Records from a data collection:

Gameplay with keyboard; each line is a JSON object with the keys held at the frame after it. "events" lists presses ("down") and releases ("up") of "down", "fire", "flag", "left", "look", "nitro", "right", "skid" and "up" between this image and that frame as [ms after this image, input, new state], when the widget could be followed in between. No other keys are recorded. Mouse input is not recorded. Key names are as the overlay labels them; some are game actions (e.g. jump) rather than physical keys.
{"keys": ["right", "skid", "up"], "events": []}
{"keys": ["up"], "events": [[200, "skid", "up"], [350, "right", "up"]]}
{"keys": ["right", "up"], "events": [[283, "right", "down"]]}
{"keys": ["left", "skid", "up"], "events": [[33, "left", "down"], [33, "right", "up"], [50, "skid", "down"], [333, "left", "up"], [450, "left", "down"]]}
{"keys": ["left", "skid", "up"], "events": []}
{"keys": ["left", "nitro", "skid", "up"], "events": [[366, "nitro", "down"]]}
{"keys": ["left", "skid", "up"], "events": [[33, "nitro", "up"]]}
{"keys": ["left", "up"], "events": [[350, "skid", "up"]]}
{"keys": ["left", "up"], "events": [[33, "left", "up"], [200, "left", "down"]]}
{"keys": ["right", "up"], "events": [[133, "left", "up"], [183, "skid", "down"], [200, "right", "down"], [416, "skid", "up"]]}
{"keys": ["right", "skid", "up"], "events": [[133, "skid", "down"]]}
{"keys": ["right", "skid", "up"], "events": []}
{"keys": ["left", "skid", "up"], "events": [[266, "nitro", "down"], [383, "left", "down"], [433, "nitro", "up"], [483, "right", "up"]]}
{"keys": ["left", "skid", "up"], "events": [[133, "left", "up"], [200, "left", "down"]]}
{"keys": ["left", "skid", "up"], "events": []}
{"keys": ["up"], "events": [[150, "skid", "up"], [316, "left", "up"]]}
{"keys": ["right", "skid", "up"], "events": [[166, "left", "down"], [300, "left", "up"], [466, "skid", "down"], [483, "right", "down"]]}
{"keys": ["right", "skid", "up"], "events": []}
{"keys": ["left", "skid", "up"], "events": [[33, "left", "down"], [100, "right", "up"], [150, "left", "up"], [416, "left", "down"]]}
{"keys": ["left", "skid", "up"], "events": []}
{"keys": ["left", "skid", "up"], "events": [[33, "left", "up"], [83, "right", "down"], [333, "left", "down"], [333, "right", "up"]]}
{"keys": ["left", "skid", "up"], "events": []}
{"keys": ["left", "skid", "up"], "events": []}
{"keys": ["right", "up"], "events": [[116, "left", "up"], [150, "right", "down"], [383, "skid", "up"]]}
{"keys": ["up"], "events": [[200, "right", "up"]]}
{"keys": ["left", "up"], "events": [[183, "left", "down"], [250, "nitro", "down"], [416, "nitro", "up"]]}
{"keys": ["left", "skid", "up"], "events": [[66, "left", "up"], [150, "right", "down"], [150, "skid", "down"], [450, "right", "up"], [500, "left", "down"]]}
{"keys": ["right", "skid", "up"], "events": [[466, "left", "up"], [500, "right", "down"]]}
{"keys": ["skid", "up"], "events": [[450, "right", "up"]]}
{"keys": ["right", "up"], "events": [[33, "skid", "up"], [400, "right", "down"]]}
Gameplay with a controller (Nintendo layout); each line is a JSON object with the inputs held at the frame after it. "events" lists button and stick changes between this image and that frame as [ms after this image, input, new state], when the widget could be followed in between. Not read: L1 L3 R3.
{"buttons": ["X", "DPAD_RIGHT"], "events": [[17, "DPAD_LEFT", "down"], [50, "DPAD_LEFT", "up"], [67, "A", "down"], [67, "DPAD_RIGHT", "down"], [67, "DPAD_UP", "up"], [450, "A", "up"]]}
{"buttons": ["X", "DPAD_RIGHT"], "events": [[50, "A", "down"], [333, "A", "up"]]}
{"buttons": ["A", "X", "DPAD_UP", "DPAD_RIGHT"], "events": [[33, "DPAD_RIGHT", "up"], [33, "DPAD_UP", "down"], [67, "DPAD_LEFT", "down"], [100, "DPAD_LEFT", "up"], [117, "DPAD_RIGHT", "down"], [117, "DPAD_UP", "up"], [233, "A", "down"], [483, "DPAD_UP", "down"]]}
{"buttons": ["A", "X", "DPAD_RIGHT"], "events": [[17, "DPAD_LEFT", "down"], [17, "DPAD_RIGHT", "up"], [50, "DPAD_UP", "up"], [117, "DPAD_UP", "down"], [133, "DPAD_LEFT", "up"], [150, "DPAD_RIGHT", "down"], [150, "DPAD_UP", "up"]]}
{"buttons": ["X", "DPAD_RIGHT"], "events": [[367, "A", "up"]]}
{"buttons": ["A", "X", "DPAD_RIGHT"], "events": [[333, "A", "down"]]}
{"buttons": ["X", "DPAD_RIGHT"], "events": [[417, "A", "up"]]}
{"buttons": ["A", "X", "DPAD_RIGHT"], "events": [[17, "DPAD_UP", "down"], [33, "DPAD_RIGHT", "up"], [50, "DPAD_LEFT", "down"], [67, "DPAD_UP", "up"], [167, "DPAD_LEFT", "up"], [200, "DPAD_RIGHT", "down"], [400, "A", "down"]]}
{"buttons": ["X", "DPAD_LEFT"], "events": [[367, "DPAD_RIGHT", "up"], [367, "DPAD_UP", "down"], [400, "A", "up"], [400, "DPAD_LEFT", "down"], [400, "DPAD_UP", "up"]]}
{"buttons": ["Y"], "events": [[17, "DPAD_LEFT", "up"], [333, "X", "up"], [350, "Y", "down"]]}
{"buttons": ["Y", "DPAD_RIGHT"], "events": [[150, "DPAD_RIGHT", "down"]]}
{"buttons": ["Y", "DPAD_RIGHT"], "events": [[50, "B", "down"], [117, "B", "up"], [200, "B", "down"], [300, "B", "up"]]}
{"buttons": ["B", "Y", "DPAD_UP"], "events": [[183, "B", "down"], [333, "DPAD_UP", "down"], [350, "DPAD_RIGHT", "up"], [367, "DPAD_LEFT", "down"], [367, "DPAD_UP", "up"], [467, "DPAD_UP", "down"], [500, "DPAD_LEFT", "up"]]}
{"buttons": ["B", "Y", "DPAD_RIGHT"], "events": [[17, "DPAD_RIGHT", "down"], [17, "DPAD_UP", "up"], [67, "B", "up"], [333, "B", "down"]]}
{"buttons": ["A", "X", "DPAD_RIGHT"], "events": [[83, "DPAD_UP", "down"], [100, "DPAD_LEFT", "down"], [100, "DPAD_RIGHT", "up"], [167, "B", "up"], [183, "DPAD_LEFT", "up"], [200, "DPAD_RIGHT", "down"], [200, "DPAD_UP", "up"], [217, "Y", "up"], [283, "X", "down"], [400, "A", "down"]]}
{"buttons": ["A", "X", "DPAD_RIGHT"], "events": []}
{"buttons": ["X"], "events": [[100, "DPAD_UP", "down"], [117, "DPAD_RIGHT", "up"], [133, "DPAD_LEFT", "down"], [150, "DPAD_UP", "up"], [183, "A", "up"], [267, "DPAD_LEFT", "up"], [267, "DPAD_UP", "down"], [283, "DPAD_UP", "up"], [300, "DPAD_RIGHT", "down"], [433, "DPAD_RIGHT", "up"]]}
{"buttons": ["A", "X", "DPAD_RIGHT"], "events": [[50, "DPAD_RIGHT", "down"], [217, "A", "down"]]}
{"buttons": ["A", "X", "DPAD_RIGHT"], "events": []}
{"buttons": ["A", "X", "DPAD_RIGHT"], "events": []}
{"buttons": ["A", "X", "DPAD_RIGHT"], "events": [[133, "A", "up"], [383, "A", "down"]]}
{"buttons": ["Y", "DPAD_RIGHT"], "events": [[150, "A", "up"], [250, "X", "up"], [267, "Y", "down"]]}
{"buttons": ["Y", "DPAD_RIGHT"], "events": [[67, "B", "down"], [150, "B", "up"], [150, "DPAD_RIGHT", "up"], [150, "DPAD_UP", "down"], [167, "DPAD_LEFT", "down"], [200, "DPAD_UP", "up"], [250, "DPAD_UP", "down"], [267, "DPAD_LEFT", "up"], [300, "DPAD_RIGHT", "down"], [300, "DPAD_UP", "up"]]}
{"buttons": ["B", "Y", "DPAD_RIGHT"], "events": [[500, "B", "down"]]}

§ Exercise prompt: Each line above that contains the word "image" should be returned.

§ Exercise result:
Gameplay with keyboard; each line is a JSON object with the keys held at the frame after it. "events" lists presses ("down") and releases ("up") of "down", "fire", "flag", "left", "look", "nitro", "right", "skid" and "up" between this image and that frame as [ms after this image, input, new state], when the widget could be followed in between. No other keys are recorded. Mouse input is not recorded. Key names are as the overlay labels them; some are game actions (e.g. jump) rather than physical keys.
Gameplay with a controller (Nintendo layout); each line is a JSON object with the inputs held at the frame after it. "events" lists button and stick changes between this image and that frame as [ms after this image, input, new state], when the widget could be followed in between. Not read: L1 L3 R3.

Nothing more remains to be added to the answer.